APPLY WHAT YOU READ –
(1) According to the Musketeers passage, why did Louis XVI disband the Musketeers in 1776?
(2) Reproduce the Musketeers passage from "In 1664, the" to "companies was doubled.".

Shortly after the Musketeers were established, a second company was founded to report to Cardinal Richelieu. At the cardinal's death in 1642, the company passed to his successor Cardinal Mazarin, who disbanded his Musketeers in 1646. He revived the Musketeers in 1657 with a company of 150 men. Upon Mazarin's death in 1661, the cardinal's Musketeers passed to Louis XIV.

In 1664, the two companies were reorganized: one company took the name "Grey Musketeers" (mousquetaires gris) from the color of their matched horses, while the second were called "Black Musketeers" (mousquetaires noirs), mounted on black horses. At roughly the same time, the size of the Musketeer companies was doubled.

The Musketeers were among the most prestigious of the military companies of the Ancien Régime, and in principle membership in the companies was reserved for nobles. With the reforms of Michel le Tellier – which mandated a certain number of years of military service before nobles could attain the rank of officer – many nobles sought to do this service in the privileged Musketeer companies.

In 1776, the Musketeers were disbanded by Louis XVI for budgetary reasons. Reformed in 1789, they were disbanded again shortly after the French Revolution. They were reformed on 6 July 1814 and definitively disbanded on 1 January 1816.

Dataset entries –
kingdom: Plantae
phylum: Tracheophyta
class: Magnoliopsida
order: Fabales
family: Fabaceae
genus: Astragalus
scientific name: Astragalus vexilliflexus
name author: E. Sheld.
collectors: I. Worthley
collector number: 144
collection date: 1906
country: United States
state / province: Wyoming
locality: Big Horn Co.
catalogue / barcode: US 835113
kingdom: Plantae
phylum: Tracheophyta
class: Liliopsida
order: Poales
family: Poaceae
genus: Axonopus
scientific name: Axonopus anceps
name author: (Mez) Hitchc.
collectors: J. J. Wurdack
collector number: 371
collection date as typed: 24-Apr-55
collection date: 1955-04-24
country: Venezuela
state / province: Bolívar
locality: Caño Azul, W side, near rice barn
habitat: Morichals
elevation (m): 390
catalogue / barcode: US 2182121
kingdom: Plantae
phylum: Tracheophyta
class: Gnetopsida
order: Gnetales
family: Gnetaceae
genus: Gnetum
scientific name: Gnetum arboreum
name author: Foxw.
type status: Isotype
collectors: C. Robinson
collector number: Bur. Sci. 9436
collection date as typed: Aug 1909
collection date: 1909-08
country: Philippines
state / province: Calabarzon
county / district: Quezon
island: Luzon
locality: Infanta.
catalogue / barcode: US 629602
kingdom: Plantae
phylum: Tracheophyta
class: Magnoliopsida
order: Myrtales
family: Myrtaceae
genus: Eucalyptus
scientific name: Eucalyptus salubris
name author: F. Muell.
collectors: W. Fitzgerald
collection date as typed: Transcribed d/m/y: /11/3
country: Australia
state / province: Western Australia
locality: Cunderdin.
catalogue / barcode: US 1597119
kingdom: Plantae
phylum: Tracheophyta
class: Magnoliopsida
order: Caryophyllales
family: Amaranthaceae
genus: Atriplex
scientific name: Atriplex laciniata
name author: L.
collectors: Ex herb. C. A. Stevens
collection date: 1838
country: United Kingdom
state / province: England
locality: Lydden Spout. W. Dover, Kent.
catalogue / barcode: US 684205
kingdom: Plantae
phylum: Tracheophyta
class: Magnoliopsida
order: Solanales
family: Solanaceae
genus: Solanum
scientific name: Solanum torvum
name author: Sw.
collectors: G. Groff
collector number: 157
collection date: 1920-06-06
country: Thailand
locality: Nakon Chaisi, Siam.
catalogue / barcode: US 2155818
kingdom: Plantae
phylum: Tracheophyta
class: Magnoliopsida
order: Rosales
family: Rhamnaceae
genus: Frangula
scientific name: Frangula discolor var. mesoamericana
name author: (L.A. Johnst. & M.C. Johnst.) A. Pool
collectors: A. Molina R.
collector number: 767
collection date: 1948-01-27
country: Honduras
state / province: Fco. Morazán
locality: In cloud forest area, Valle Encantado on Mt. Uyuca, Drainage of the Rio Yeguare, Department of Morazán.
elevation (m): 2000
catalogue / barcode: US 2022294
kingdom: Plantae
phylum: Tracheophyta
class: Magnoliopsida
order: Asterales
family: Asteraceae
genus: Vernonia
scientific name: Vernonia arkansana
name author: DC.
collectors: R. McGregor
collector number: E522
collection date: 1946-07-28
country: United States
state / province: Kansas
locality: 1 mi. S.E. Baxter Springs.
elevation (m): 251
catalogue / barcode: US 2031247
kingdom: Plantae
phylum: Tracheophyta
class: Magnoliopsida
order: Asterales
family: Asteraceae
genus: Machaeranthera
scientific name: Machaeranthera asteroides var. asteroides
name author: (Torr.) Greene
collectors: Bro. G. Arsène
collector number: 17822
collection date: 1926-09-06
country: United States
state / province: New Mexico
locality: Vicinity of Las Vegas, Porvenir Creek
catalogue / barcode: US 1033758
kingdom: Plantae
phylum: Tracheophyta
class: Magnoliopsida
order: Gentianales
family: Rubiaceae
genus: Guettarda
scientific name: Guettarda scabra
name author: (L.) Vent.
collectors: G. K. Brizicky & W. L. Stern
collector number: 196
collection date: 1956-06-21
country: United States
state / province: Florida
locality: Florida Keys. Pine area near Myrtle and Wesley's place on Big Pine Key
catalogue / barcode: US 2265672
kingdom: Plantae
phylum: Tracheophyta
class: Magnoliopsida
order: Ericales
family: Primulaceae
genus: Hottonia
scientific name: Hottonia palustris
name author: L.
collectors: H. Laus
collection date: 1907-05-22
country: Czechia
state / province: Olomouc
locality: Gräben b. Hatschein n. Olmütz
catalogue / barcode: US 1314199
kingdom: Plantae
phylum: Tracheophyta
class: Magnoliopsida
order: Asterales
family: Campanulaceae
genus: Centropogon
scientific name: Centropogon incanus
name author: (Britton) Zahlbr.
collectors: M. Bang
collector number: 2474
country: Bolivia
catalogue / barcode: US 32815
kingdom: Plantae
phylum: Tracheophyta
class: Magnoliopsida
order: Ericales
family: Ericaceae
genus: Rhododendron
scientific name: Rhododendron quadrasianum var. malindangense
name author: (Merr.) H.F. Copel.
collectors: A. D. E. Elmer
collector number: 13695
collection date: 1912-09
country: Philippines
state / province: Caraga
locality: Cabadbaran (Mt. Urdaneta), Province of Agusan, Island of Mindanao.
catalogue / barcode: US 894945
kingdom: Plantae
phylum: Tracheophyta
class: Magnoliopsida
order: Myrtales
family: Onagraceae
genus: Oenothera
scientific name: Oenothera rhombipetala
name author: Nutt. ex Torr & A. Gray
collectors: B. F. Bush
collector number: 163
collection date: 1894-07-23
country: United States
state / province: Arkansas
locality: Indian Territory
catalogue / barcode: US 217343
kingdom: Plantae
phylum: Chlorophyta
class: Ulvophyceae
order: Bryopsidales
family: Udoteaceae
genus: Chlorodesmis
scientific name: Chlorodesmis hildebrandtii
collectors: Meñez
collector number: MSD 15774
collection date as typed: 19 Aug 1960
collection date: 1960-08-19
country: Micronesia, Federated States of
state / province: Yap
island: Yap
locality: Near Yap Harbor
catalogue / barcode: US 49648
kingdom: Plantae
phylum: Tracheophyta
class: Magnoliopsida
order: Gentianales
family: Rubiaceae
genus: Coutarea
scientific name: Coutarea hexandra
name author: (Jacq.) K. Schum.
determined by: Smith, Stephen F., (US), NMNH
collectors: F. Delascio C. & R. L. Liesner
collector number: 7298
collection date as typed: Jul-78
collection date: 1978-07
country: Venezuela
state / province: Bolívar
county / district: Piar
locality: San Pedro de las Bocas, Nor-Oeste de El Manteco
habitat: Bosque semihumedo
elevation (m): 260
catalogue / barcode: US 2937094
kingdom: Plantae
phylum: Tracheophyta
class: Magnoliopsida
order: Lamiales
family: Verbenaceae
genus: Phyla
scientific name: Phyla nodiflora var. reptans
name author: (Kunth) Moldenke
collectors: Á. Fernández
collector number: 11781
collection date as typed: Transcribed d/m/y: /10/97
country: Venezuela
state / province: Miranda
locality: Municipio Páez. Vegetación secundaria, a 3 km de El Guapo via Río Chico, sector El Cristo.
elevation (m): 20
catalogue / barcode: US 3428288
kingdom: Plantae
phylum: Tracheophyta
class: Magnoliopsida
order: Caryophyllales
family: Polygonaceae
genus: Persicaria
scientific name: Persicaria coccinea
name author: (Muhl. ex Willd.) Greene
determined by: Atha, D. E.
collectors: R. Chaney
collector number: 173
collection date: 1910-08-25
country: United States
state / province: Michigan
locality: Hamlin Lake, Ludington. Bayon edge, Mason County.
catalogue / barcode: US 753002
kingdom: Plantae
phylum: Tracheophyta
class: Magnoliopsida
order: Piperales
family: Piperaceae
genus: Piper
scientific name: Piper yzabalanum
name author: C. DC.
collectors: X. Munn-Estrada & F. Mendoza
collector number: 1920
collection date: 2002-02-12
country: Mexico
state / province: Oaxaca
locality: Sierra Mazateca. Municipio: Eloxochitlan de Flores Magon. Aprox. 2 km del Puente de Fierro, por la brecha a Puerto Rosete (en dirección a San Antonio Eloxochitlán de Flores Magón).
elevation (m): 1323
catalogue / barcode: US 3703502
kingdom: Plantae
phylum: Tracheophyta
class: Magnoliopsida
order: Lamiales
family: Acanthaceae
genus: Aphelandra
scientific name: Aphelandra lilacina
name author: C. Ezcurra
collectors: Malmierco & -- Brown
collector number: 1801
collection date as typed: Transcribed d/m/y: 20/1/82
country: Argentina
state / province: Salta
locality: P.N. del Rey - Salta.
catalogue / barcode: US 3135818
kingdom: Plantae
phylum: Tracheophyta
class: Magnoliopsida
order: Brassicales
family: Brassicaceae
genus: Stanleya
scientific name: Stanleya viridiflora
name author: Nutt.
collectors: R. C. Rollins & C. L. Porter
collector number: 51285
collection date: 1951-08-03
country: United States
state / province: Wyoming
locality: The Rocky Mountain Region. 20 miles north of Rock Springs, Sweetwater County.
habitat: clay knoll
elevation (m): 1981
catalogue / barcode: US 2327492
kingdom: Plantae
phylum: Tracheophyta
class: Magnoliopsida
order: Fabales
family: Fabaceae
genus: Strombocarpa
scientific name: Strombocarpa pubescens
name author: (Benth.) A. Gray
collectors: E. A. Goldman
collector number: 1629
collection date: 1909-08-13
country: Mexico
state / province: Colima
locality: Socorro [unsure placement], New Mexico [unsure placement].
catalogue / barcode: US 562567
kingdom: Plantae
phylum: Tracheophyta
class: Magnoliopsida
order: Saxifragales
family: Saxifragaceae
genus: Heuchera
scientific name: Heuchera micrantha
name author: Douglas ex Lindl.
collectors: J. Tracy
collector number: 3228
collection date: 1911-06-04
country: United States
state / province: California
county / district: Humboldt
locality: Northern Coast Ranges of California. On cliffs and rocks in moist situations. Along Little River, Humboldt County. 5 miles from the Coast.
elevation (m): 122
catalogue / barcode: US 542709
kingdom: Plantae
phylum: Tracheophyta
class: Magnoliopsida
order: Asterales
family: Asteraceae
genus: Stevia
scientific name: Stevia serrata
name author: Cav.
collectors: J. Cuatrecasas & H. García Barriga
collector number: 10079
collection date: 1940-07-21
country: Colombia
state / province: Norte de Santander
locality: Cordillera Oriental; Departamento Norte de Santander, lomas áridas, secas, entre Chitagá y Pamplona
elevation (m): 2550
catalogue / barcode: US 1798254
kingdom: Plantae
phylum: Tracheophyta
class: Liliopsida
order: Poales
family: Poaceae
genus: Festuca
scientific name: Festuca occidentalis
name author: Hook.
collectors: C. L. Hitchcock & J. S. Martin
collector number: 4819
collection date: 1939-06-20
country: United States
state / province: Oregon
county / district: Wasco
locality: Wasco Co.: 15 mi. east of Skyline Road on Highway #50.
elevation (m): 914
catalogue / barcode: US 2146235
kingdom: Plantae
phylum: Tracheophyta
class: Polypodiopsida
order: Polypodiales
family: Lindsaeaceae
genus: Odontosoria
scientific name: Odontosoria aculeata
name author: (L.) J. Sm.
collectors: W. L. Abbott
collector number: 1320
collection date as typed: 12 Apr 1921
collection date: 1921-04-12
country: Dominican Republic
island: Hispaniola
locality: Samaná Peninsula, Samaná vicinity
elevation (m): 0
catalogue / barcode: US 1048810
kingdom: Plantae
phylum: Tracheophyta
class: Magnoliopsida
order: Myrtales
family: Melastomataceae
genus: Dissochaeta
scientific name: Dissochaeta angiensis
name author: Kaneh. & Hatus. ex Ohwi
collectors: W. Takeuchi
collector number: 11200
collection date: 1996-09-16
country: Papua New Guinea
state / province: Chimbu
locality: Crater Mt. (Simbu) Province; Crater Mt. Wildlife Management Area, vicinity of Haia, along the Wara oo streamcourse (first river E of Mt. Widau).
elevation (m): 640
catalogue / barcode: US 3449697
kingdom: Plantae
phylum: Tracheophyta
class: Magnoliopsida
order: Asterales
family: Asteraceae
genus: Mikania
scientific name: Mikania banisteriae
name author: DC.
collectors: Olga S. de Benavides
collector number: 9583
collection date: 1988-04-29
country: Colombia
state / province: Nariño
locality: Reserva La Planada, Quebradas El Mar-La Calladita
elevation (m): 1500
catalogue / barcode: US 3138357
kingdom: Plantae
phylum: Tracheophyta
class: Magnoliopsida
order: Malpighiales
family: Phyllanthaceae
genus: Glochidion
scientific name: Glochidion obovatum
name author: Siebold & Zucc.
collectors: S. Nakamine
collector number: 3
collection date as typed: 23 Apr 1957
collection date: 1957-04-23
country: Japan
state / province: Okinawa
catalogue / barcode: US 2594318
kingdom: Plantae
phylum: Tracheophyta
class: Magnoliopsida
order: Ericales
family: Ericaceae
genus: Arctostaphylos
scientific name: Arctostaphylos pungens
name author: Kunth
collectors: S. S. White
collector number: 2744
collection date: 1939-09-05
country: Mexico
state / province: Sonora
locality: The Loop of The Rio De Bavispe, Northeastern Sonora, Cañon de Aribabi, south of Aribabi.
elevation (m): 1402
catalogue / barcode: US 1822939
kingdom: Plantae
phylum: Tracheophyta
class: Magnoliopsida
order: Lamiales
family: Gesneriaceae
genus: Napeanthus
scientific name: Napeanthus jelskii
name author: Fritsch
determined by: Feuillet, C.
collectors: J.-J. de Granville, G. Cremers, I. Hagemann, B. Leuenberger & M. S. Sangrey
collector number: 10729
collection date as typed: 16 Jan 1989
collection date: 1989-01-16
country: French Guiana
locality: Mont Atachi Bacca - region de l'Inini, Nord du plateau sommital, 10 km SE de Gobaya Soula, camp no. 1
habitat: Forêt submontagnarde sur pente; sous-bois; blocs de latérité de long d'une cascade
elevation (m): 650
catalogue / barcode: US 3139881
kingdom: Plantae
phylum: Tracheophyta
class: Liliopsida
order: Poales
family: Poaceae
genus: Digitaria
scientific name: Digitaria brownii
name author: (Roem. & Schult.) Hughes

REPLIES –
(1) For budgetary reasons.

(2)
In 1664, the two companies were reorganized: one company took the name "Grey Musketeers" (mousquetaires gris) from the color of their matched horses, while the second were called "Black Musketeers" (mousquetaires noirs), mounted on black horses. At roughly the same time, the size of the Musketeer companies was doubled.